Tensions grow between Australia/China over Taiwan territory

China’s government has been seeking to isolate Taiwan, which it claims as its own territory. It has stepped up military harassment of the island by flying fighter jets toward Taiwan, with a particularly large number of flights last week.

Chinese President Xi Jinping this weekend has promised once again to realise “peaceful reunification” with the self-ruled territory. In doing so, China has emboldened its stance on Taiwan and this raises the angst in markets over China's relations on an international basis, drawing in the alliance between the UK, Australia and the US. 

The UK, US and Australia recently announced a historic security pact in the Asia-Pacific, in what's seen as an effort to counter China's expansion in the region and threat to take over Taiwan.  The Middle Kingdom has criticised this pact describing it as "extremely irresponsible".
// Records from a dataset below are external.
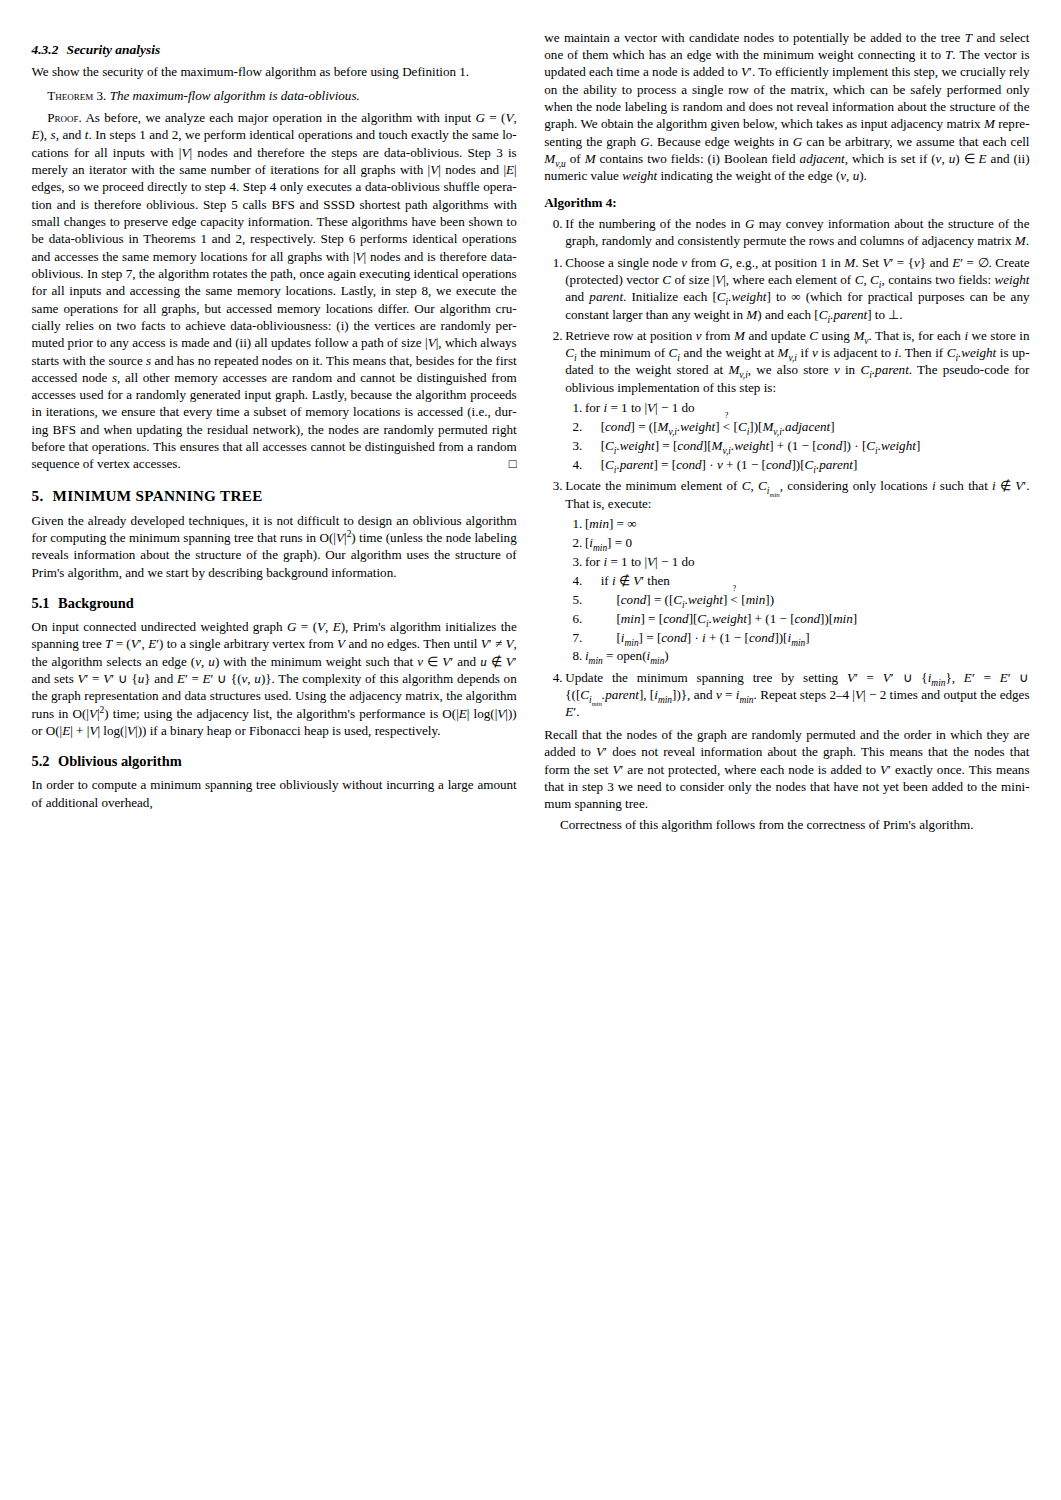4.3.2 Security analysis
We show the security of the maximum-flow algorithm as before using Definition 1.
Theorem 3. The maximum-flow algorithm is data-oblivious.
Proof. As before, we analyze each major operation in the algorithm with input G = (V, E), s, and t. In steps 1 and 2, we perform identical operations and touch exactly the same locations for all inputs with |V| nodes and therefore the steps are data-oblivious. Step 3 is merely an iterator with the same number of iterations for all graphs with |V| nodes and |E| edges, so we proceed directly to step 4. Step 4 only executes a data-oblivious shuffle operation and is therefore oblivious. Step 5 calls BFS and SSSD shortest path algorithms with small changes to preserve edge capacity information. These algorithms have been shown to be data-oblivious in Theorems 1 and 2, respectively. Step 6 performs identical operations and accesses the same memory locations for all graphs with |V| nodes and is therefore data-oblivious. In step 7, the algorithm rotates the path, once again executing identical operations for all inputs and accessing the same memory locations. Lastly, in step 8, we execute the same operations for all graphs, but accessed memory locations differ. Our algorithm crucially relies on two facts to achieve data-obliviousness: (i) the vertices are randomly permuted prior to any access is made and (ii) all updates follow a path of size |V|, which always starts with the source s and has no repeated nodes on it. This means that, besides for the first accessed node s, all other memory accesses are random and cannot be distinguished from accesses used for a randomly generated input graph. Lastly, because the algorithm proceeds in iterations, we ensure that every time a subset of memory locations is accessed (i.e., during BFS and when updating the residual network), the nodes are randomly permuted right before that operations. This ensures that all accesses cannot be distinguished from a random sequence of vertex accesses. □
5. MINIMUM SPANNING TREE
Given the already developed techniques, it is not difficult to design an oblivious algorithm for computing the minimum spanning tree that runs in O(|V|2) time (unless the node labeling reveals information about the structure of the graph). Our algorithm uses the structure of Prim's algorithm, and we start by describing background information.
5.1 Background
On input connected undirected weighted graph G = (V, E), Prim's algorithm initializes the spanning tree T = (V′, E′) to a single arbitrary vertex from V and no edges. Then until V′ ≠ V, the algorithm selects an edge (v, u) with the minimum weight such that v ∈ V′ and u ∉ V′ and sets V′ = V′ ∪ {u} and E′ = E′ ∪ {(v, u)}. The complexity of this algorithm depends on the graph representation and data structures used. Using the adjacency matrix, the algorithm runs in O(|V|2) time; using the adjacency list, the algorithm's performance is O(|E| log(|V|)) or O(|E| + |V| log(|V|)) if a binary heap or Fibonacci heap is used, respectively.
5.2 Oblivious algorithm
In order to compute a minimum spanning tree obliviously without incurring a large amount of additional overhead,
we maintain a vector with candidate nodes to potentially be added to the tree T and select one of them which has an edge with the minimum weight connecting it to T. The vector is updated each time a node is added to V′. To efficiently implement this step, we crucially rely on the ability to process a single row of the matrix, which can be safely performed only when the node labeling is random and does not reveal information about the structure of the graph. We obtain the algorithm given below, which takes as input adjacency matrix M representing the graph G. Because edge weights in G can be arbitrary, we assume that each cell Mv,u of M contains two fields: (i) Boolean field adjacent, which is set if (v, u) ∈ E and (ii) numeric value weight indicating the weight of the edge (v, u).
Algorithm 4:
If the numbering of the nodes in G may convey information about the structure of the graph, randomly and consistently permute the rows and columns of adjacency matrix M.
Choose a single node v from G, e.g., at position 1 in M. Set V′ = {v} and E′ = ∅. Create (protected) vector C of size |V|, where each element of C, Ci, contains two fields: weight and parent. Initialize each [Ci.weight] to ∞ (which for practical purposes can be any constant larger than any weight in M) and each [Ci.parent] to ⊥.
Retrieve row at position v from M and update C using Mv. That is, for each i we store in Ci the minimum of Ci and the weight at Mv,i if v is adjacent to i. Then if Ci.weight is updated to the weight stored at Mv,i, we also store v in Ci.parent. The pseudo-code for oblivious implementation of this step is:
for i = 1 to |V| − 1 do
[cond] = ([Mv,i.weight] ?< [Ci])[Mv,i.adjacent]
[Ci.weight] = [cond][Mv,i.weight] + (1 − [cond]) · [Ci.weight]
[Ci.parent] = [cond] · v + (1 − [cond])[Ci.parent]
Locate the minimum element of C, Cimin, considering only locations i such that i ∉ V′. That is, execute:
[min] = ∞
[imin] = 0
for i = 1 to |V| − 1 do
if i ∉ V′ then
[cond] = ([Ci.weight] ?< [min])
[min] = [cond][Ci.weight] + (1 − [cond])[min]
[imin] = [cond] · i + (1 − [cond])[imin]
imin = open(imin)
Update the minimum spanning tree by setting V′ = V′ ∪ {imin}, E′ = E′ ∪ {([Cimin.parent], [imin])}, and v = imin. Repeat steps 2–4 |V| − 2 times and output the edges E′.
Recall that the nodes of the graph are randomly permuted and the order in which they are added to V′ does not reveal information about the graph. This means that the nodes that form the set V′ are not protected, where each node is added to V′ exactly once. This means that in step 3 we need to consider only the nodes that have not yet been added to the minimum spanning tree.
Correctness of this algorithm follows from the correctness of Prim's algorithm.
Taiwan's president and foreign minister both raised warnings last week of a hypothetical Chinese invasion of their island. The officials issued warnings of a possible war with China after Beijing flew a record number of military planes into Taiwan's "Air Defense Identification Zone" last weekend.
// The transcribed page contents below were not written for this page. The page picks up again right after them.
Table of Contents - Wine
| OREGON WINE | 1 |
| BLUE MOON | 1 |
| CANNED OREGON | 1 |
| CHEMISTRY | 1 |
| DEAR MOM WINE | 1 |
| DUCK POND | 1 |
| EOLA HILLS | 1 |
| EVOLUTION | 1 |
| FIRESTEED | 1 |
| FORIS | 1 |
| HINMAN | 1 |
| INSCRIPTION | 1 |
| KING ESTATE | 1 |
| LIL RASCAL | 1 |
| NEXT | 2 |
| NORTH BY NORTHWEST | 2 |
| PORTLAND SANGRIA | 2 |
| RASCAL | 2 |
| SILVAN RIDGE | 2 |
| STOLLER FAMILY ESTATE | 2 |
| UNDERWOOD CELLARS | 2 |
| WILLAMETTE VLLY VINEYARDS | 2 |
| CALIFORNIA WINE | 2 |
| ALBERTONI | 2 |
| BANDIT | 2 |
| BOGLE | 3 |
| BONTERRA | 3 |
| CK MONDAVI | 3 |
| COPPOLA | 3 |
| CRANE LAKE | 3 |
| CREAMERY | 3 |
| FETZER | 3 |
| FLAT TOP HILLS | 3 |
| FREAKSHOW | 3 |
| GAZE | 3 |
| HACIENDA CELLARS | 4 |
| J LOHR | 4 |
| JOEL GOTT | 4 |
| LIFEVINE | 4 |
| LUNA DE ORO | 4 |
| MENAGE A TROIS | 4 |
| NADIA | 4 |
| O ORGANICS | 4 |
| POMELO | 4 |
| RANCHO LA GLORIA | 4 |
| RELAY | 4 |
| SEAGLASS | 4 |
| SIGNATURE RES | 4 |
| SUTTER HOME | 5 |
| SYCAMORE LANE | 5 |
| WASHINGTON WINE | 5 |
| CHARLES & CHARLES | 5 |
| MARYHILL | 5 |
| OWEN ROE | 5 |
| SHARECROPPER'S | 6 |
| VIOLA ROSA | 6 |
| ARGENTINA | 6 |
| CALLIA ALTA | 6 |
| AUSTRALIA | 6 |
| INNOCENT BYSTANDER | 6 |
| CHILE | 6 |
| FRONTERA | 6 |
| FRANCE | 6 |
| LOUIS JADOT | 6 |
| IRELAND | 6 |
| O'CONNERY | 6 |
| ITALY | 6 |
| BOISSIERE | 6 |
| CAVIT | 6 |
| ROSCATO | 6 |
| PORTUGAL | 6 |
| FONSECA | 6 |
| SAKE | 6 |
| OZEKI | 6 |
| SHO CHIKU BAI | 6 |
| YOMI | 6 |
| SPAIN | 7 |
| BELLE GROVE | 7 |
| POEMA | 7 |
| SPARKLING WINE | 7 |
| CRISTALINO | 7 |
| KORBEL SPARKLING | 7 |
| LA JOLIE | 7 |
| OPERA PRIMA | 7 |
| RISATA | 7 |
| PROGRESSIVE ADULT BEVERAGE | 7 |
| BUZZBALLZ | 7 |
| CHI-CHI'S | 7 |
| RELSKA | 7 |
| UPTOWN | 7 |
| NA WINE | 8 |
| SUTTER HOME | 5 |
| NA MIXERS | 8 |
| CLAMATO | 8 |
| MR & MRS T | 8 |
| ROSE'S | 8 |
"If Taiwan were to fall, the consequences would be catastrophic for regional peace and the democratic alliance system," wrote President Tsai Ying-wen in Foreign Affairs. "It would signal that in today's global contest of values, authoritarianism has the upper hand over democracy."
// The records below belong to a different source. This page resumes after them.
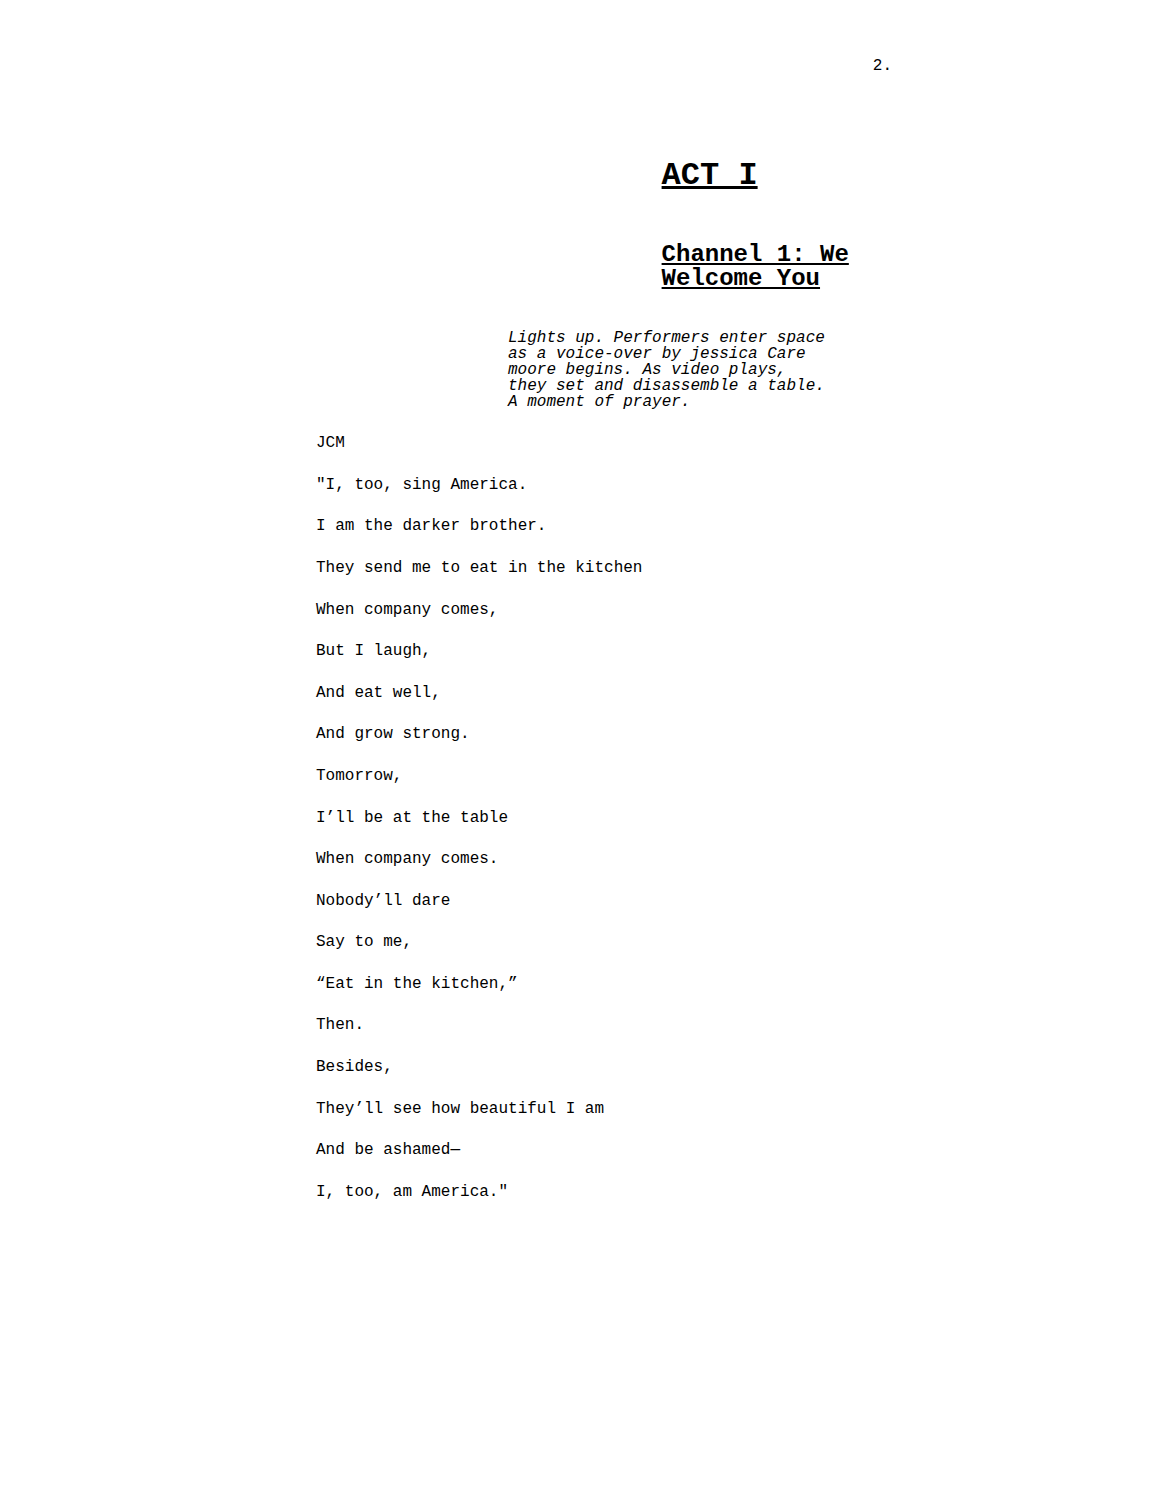2.
ACT I
Channel 1: We Welcome You
Lights up. Performers enter space as a voice-over by jessica Care moore begins. As video plays, they set and disassemble a table. A moment of prayer.
JCM
"I, too, sing America.
I am the darker brother.
They send me to eat in the kitchen
When company comes,
But I laugh,
And eat well,
And grow strong.
Tomorrow,
I’ll be at the table
When company comes.
Nobody’ll dare
Say to me,
“Eat in the kitchen,”
Then.
Besides,
They’ll see how beautiful I am
And be ashamed—
I, too, am America."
On Sunday, Taiwan's president, Tsai Ing-wen, said in response that her nation will continue to boost its defences ''to ensure that nobody can force'' the territory to ''accept the path China has laid out for us''.

However, Xi did not directly mention the use of force after a week of tensions with the Chinese-claimed island that has sparked international concern.

Market implications

What goes down in the Asia Pacific can indirectly impact the value of the Australian dollar, a currency of a nation that relies heavily on its trade partnership with China and stability in the region. 

The former Prime Minister Tony Abbott has accused China of being a bully and expressed enthusiastic support for Taiwan while visiting the democratically ruled island on Friday.

“Nothing is more pressing right now than solidarity with Taiwan,” Abbott said at a conference organized by a think tank backed by Taiwan’s government. However, the Australian government has said his visit to Taiwan is unofficial. Meanwhile, his remarks have angered the Chinese. 

China's embassy in Australia said former Prime Minister Tony Abbott was a "pitiful" politician on Saturday after he denounced Chinese pressure against Taiwan during a visit to the island.

"Tony Abbott is a failed and pitiful politician. His recent despicable and insane performance in Taiwan fully exposed his hideous anti-China features. This will only further discredit him," it said in a brief statement on its website.

Meanwhile, Taiwan says it is an independent country and will defend itself if China attacks. The US, UK and Australia, Aukus, meanwhile, is an alliance that potentially the most significant security arrangement between the three nations since World War Two with a focus on military capability seeking to counter China's aggressive moves in the Indo-Pacific.